=== The records ===

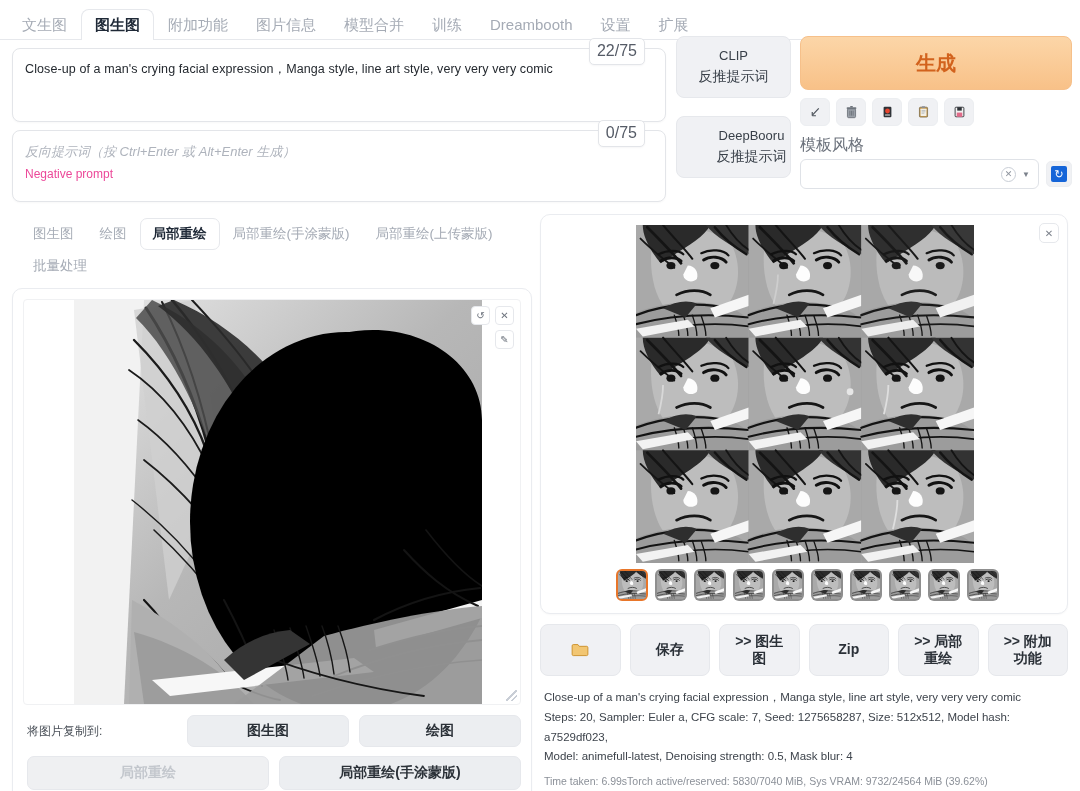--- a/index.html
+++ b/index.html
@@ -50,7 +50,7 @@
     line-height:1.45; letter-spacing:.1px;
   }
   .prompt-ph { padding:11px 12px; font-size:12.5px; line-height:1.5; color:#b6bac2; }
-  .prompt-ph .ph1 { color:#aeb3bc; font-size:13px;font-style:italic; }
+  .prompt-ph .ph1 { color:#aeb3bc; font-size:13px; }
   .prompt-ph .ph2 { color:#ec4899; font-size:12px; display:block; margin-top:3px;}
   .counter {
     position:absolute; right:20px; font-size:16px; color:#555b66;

=== Task to complete ===
The answer is one number: how many lines of the material above contain "prompt".

=== Exercise result ===
4